===== Entries provided =====

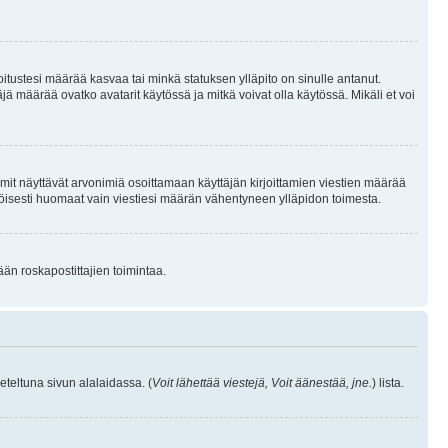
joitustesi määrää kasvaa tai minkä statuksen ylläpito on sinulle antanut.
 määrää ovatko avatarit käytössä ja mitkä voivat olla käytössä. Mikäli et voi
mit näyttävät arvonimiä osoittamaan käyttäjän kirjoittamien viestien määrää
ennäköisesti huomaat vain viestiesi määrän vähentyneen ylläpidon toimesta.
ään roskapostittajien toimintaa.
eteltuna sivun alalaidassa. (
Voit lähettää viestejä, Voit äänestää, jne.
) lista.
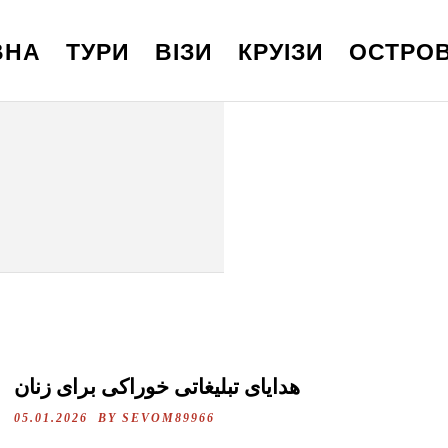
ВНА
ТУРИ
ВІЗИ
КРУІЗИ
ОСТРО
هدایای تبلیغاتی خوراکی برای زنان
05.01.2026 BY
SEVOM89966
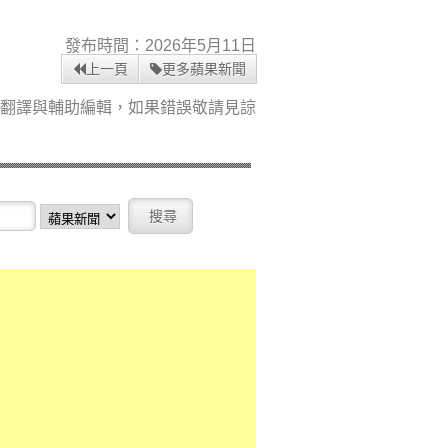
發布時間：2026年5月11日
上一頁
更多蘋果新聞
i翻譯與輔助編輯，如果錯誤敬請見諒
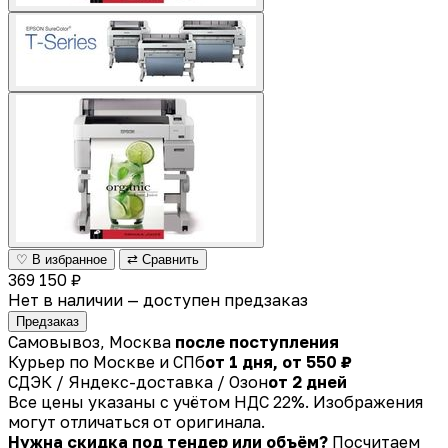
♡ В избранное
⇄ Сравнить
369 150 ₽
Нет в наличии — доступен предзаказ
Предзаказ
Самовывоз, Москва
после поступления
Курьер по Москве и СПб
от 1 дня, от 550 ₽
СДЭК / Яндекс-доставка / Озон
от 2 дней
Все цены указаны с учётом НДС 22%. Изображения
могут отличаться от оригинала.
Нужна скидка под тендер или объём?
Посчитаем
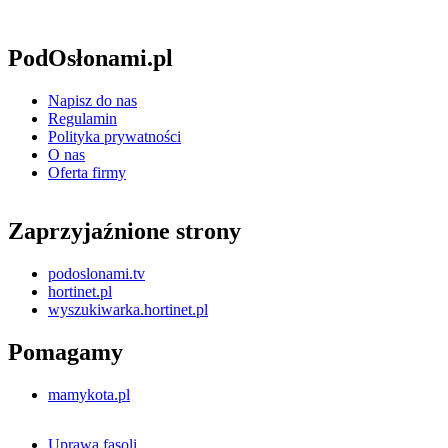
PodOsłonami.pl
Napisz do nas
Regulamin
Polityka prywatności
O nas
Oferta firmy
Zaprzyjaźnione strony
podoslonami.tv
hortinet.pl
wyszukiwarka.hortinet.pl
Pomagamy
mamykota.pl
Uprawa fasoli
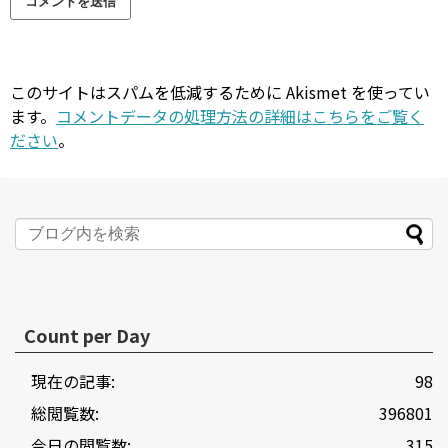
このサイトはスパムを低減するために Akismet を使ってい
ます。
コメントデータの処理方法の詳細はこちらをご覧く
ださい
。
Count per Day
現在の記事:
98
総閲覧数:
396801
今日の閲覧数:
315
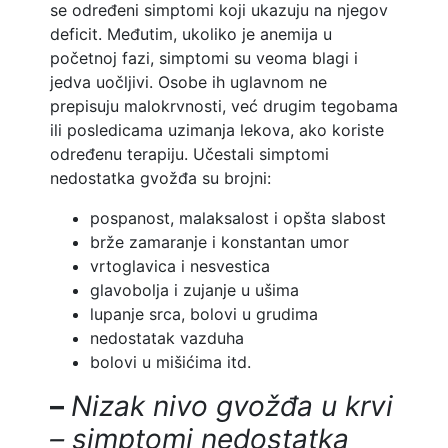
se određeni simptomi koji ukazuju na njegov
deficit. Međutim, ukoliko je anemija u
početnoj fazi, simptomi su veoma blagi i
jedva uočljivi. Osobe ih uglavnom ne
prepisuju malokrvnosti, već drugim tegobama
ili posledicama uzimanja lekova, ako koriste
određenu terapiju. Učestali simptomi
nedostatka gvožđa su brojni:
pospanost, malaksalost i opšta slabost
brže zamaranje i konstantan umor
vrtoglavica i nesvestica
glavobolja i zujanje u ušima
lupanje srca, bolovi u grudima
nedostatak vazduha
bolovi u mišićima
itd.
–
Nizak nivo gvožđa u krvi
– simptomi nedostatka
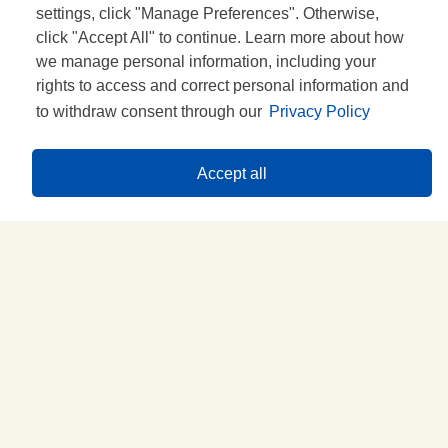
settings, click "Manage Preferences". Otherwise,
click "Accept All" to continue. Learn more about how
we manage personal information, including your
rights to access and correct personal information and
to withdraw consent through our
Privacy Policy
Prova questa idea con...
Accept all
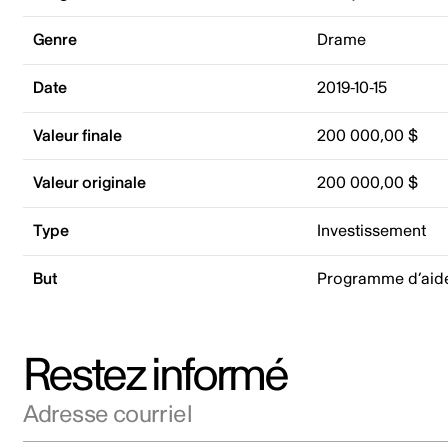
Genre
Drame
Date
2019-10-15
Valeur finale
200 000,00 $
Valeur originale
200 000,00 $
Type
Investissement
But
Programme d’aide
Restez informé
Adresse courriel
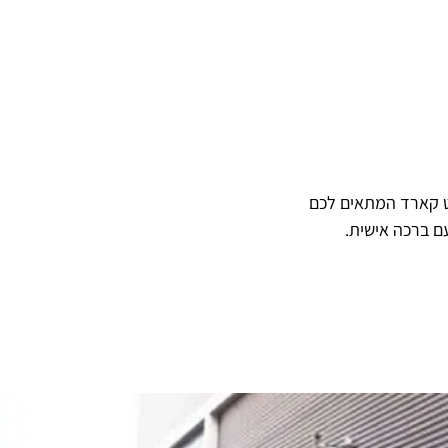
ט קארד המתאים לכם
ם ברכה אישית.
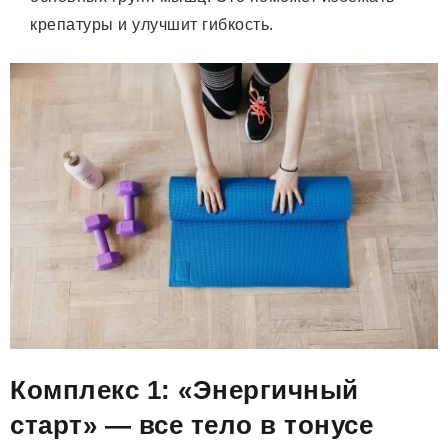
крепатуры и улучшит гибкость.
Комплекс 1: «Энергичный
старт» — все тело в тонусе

=====
===== Entries provided =====

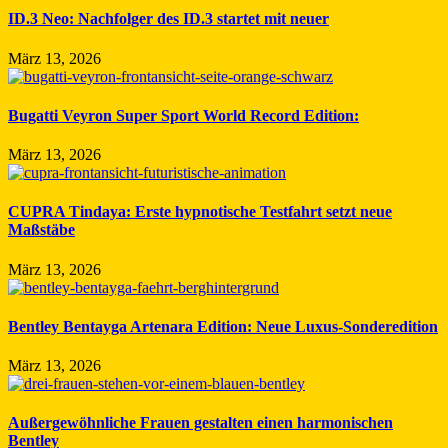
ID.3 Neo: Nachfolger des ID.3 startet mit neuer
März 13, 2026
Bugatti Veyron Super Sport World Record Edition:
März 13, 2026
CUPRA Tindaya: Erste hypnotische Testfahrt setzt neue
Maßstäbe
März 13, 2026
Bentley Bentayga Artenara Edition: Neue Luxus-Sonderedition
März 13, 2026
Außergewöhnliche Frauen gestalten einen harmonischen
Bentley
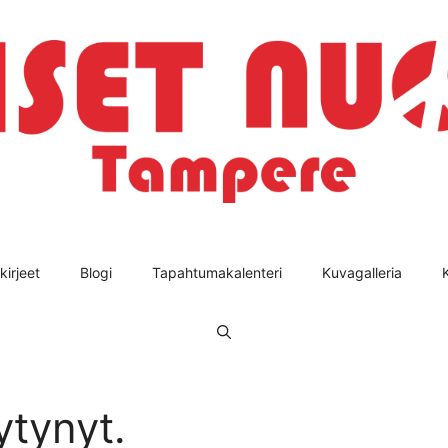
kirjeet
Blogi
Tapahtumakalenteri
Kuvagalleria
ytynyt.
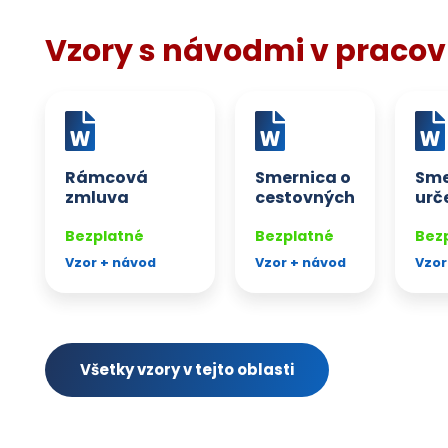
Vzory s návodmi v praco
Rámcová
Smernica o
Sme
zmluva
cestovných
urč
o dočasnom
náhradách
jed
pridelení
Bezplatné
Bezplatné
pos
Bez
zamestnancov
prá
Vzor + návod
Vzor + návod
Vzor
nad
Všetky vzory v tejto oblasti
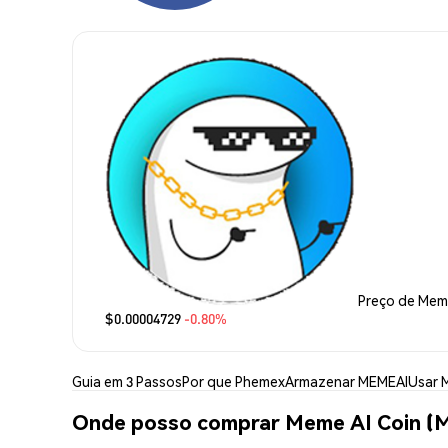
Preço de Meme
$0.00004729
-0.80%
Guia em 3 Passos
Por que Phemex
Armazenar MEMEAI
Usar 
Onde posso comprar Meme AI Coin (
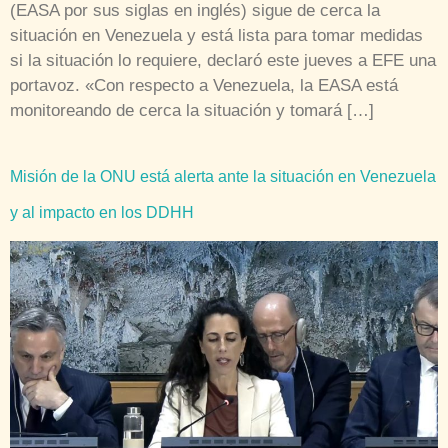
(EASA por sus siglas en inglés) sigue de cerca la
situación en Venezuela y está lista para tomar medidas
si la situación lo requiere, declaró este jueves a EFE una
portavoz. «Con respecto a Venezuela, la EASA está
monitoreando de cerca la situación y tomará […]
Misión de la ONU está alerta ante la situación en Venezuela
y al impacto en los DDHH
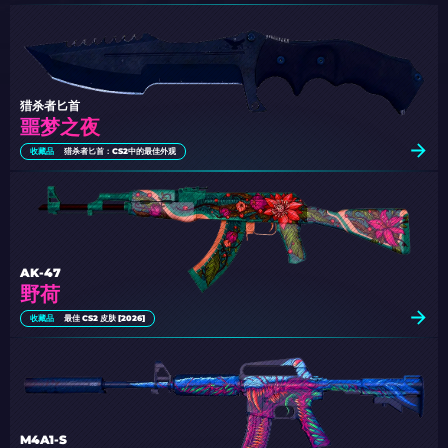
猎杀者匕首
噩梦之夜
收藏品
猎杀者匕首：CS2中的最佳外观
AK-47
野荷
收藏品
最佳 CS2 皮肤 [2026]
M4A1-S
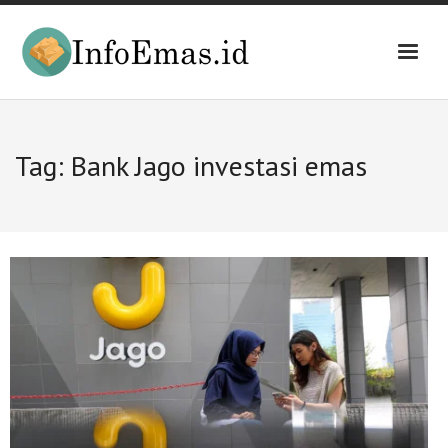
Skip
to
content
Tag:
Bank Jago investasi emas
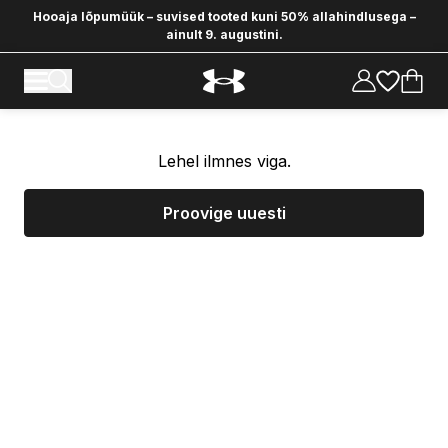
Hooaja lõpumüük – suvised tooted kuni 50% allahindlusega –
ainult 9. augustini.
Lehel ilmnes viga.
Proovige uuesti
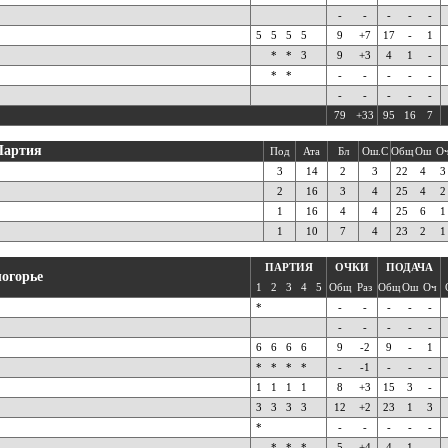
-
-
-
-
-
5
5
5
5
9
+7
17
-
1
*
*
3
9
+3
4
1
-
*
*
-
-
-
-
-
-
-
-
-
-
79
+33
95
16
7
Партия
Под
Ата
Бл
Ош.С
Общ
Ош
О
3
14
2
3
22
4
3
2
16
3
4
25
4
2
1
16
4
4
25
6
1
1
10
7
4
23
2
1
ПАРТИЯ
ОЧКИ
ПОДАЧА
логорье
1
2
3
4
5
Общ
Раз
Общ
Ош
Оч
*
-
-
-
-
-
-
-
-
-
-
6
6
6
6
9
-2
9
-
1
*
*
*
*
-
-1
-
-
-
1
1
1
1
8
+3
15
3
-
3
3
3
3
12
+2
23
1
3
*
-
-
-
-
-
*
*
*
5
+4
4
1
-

=====

▶ Problem to solve
Where does the string "está" occur in the material? Copy every line where it does.

▶ Task solution
situación en Venezuela y está lista para tomar medidas
portavoz. «Con respecto a Venezuela, la EASA está
Misión de la ONU está alerta ante la situación en Venezuela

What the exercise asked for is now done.